Research evidence on the role of dietary sodium in the etiology and pathogenesis of hypertension is briefly reviewed. This matter is assuming new importance at present, given new data on the efficacy of normalization of blood pressure for adults with so-called "mild" hypertension (average diastolic 90-104 mm Hg), hence the need for safe nutritional-hygienic alternatives to years-long drug treatment for millions of people with such hypertension. Two trials by the authors deal with some unresolved questions in this area. The first, a preliminary study, involved 21 lacto-ovo-vegetarian high school students living in a boarding school. With decrease in daily Na intake from 216 to 72 meq for the experimental compared with the control group, red blood cell Na concentration was significantly lower in the former; systolic pressure was slightly but not significantly lower.
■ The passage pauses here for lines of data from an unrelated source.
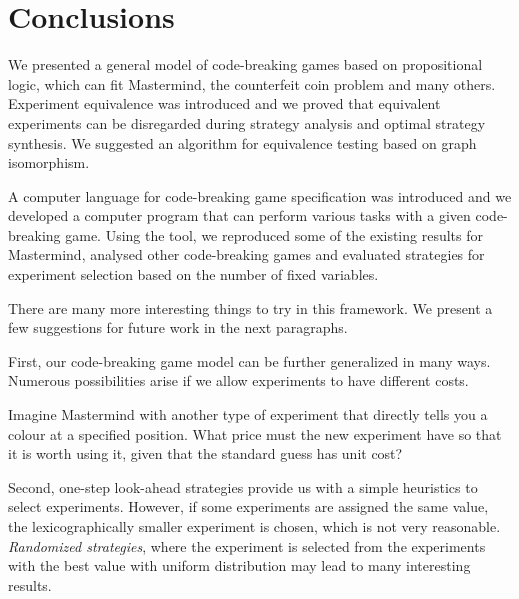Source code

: \chapter{Conclusions} \label{ch:conclusions}
We presented a general model of code-breaking games based on propositional logic,
  which can fit Mastermind, the counterfeit coin problem and many others.
Experiment equivalence was introduced and we proved that
  equivalent experiments can be disregarded during strategy analysis and
  optimal strategy synthesis.
We suggested an algorithm for equivalence
  testing based on graph isomorphism.

A computer language for code-breaking game specification was introduced
  and we developed a computer program that can perform various tasks
  with a given code-breaking game.
Using the tool, we reproduced some of the existing results for Mastermind,
  analysed other code-breaking games and
  evaluated strategies for experiment selection
  based on the number of fixed variables.

There are many more interesting things to try in this framework.
We present a few suggestions for future work in the next paragraphs.

First, our code-breaking game model can be further generalized in many ways.
Numerous possibilities arise if we allow experiments to have different costs.

Imagine Mastermind with another type of experiment
  that directly tells you a colour at a specified position.
What price must the new experiment have so that
  it is worth using it, given that the standard guess has unit cost?


Second, one-step look-ahead strategies provide us with
  a simple heuristics to select experiments.
However, if some experiments are assigned the same value, the
  lexicographically smaller experiment is chosen,
  which is not very reasonable.
\emph{Randomized strategies},
  where the experiment is selected from the experiments
  with the best value with uniform distribution
  may lead to many interesting results.

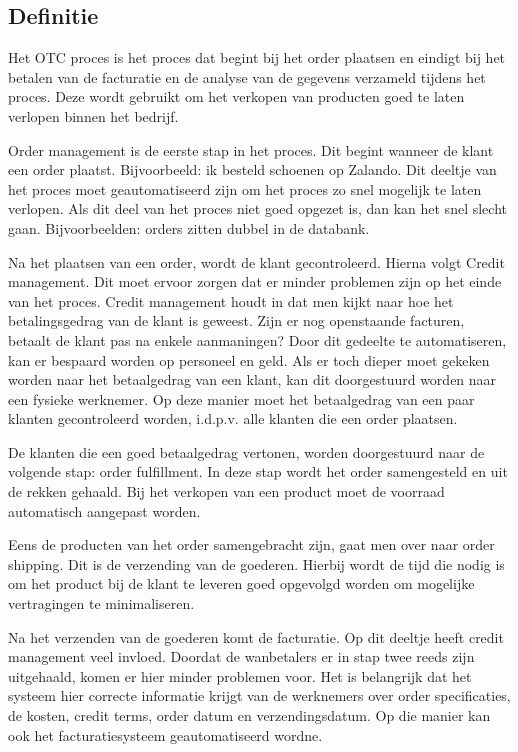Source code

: \subsection{Definitie}
Het OTC proces is het proces dat begint bij het order plaatsen en eindigt bij het betalen van de facturatie en de analyse van de gegevens verzameld tijdens het proces. Deze wordt gebruikt om het verkopen van producten goed te laten verlopen binnen het bedrijf.

Order management is de eerste stap in het proces. Dit begint wanneer de klant een order plaatst. Bijvoorbeeld: ik besteld schoenen op Zalando. Dit deeltje van het proces moet geautomatiseerd zijn om het proces zo snel mogelijk te laten verlopen. Als dit deel van het proces niet goed opgezet  is, dan kan het snel slecht gaan. Bijvoorbeelden: orders zitten dubbel in de databank.

Na het plaatsen van een order, wordt de klant gecontroleerd. Hierna volgt Credit management. Dit moet ervoor zorgen dat er minder problemen zijn op het einde van het proces. Credit management houdt in dat men kijkt naar hoe het betalingsgedrag van de klant is geweest. Zijn er nog openstaande facturen, betaalt de klant pas na enkele aanmaningen? Door dit gedeelte te automatiseren, kan er bespaard worden op personeel en geld. Als er toch dieper moet gekeken worden naar het betaalgedrag van een klant, kan dit doorgestuurd worden naar een fysieke werknemer. Op deze manier moet het betaalgedrag van een paar klanten gecontroleerd worden, i.d.p.v. alle klanten die een order plaatsen.
 
De klanten die een goed betaalgedrag vertonen, worden doorgestuurd naar de volgende stap: order fulfillment. In deze stap wordt het order samengesteld en uit de rekken gehaald. Bij het verkopen van een product moet de voorraad automatisch aangepast worden. 

Eens de producten van het order samengebracht zijn, gaat  men  over naar order shipping. Dit is de verzending van de goederen. Hierbij wordt de tijd  die nodig is om het product bij de klant te leveren goed opgevolgd worden om mogelijke vertragingen te minimaliseren.  

Na het verzenden van de goederen komt de facturatie. Op dit deeltje heeft credit management veel invloed. Doordat de wanbetalers er in stap twee reeds zijn uitgehaald, komen er hier minder problemen voor. Het is belangrijk dat het systeem hier correcte informatie krijgt van de werknemers over order specificaties, de kosten, credit terms, order datum en verzendingsdatum. Op die manier kan ook het facturatiesysteem geautomatiseerd wordne.

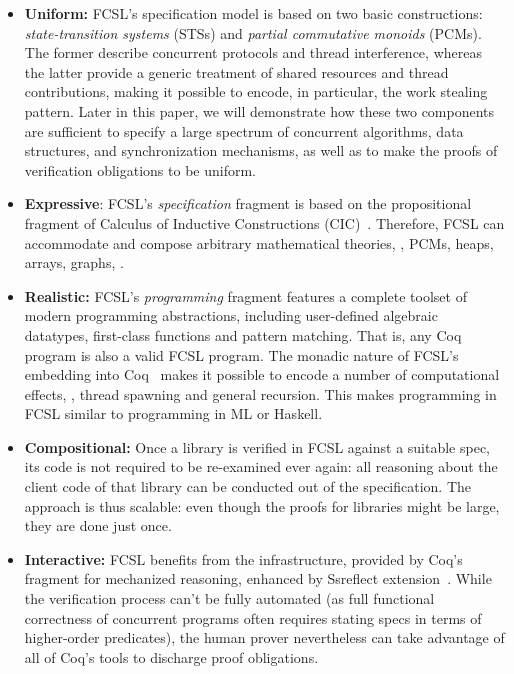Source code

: \begin{itemize}[leftmargin=*]

\item \textbf{Uniform:} FCSL's specification model is based on two
  basic constructions: \emph{state-transition systems} (STSs) and
  \emph{partial commutative monoids} (PCMs). The former describe
  concurrent protocols and thread interference, whereas the latter
  provide a generic treatment of shared resources and thread
  contributions, making it possible to encode, in particular, the work
  stealing pattern. Later in this paper, we will demonstrate how these
  two components are sufficient to specify a large spectrum of
  concurrent algorithms, data structures, and synchronization
  mechanisms, as well as to make the proofs of verification
  obligations to be uniform.

\item \textbf{Expressive}: FCSL's \emph{specification} fragment is
  based on the propositional fragment of Calculus of Inductive
  Constructions (CIC)~\cite{Bertot-Casteran:BOOK}. Therefore, FCSL can
  accommodate and compose arbitrary mathematical theories, \eg, PCMs,
  heaps, arrays, graphs, \etc.
%

\item \textbf{Realistic:} FCSL's \emph{programming} fragment features
  a complete toolset of modern programming abstractions, including
  user-defined algebraic datatypes, first-class functions and pattern
  matching. That is, any Coq program is also a valid FCSL program.
  The monadic nature of FCSL's embedding into
  Coq~\cite{Nanevski-al:ICFP06} makes it possible to encode a number
  of computational effects, \eg, thread spawning and general
  recursion. This makes programming in FCSL similar to programming in
  ML or Haskell.

\item \textbf{Compositional:} Once a library is verified in FCSL
  against a suitable spec, its code is not required to be re-examined
  ever again: all reasoning about the client code of that library can
  be conducted out of the specification. 
  The approach is thus scalable: even though the proofs for
  libraries might be large, they are done just once.

\item \textbf{Interactive:} FCSL benefits from the infrastructure,
  provided by Coq's fragment for mechanized reasoning, enhanced by
  Ssreflect extension~\cite{Gonthier-al:TR}.
% 
%
%
  While the verification process can't be fully automated (as full
  functional correctness of concurrent programs often requires stating
  specs in terms of higher-order predicates), the human prover
  nevertheless can take advantage of all of Coq's tools to discharge
  proof obligations.


\end{itemize}
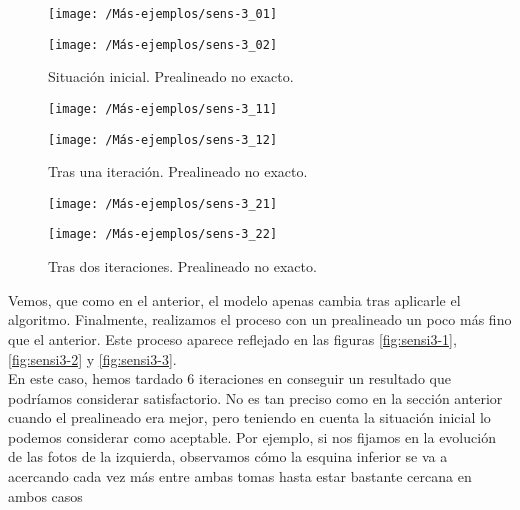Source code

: \begin{figure}[h!]	
	\begin{minipage}[b]{0.5\textwidth}
		\centering		
		\texttt{[image: /Más-ejemplos/sens-3\_01]} 
	\end{minipage}
	\begin{minipage}[b]{0.5\textwidth}
		\centering
		\texttt{[image: /Más-ejemplos/sens-3\_02]}
	\end{minipage}	
	\caption{Situación inicial. Prealineado no exacto.}
	\label{fig:sensi-2-1}
\end{figure}
\begin{figure}[h!]	
	\begin{minipage}[b]{0.5\textwidth}
		\centering		
		\texttt{[image: /Más-ejemplos/sens-3\_11]} 
	\end{minipage}
	\begin{minipage}[b]{0.5\textwidth}
		\centering
		\texttt{[image: /Más-ejemplos/sens-3\_12]}
	\end{minipage}	
	\caption{Tras una iteración. Prealineado no exacto.}
	\label{fig:sensi-2-2}
\end{figure}

\begin{figure}[h!]	
	\begin{minipage}[b]{0.5\textwidth}
		\centering		
		\texttt{[image: /Más-ejemplos/sens-3\_21]} 
	\end{minipage}
	\begin{minipage}[b]{0.5\textwidth}
		\texttt{[image: /Más-ejemplos/sens-3\_22]}
	\end{minipage}	
	\caption{Tras dos iteraciones. Prealineado no exacto.}
	\label{fig:sensi-2-3}
\end{figure}

Vemos, que como en el anterior, el modelo apenas cambia tras aplicarle el algoritmo. Finalmente, realizamos el proceso con un prealineado un poco más fino que el anterior. Este proceso aparece reflejado en las figuras \ref{fig:sensi3-1}, \ref{fig:sensi3-2} y \ref{fig:sensi3-3}.\\

En este caso, hemos tardado 6 iteraciones en conseguir un resultado que podríamos considerar satisfactorio. No es tan preciso como en la sección anterior cuando el prealineado era mejor, pero teniendo en cuenta la situación inicial lo podemos considerar como aceptable. Por ejemplo, si nos fijamos en la evolución de las fotos de la izquierda, observamos cómo la esquina inferior se va a acercando cada vez más entre ambas tomas hasta estar bastante cercana en ambos casos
The second trial, the Primary Prevention of Hypertension, involves over 200 hypertension-prone persons aged 30-44, and explores the ability in the experimental group to reduce blood pressure and prevent development of hypertension by safe nutritional-hygienic means (weight reduction, dietary Na decrease, avoidance of excess alcohol, rhythmic exercise). Initial results at 6 months are presented. Trials on the prevention and control of hypertension by nonpharmacologic means, including reduced Na intake, and involving analyses of the inter-relationships among dietary Na, other dietary factors, Na metabolism, and blood pressure in samples from different population strata, are an important present-day research need.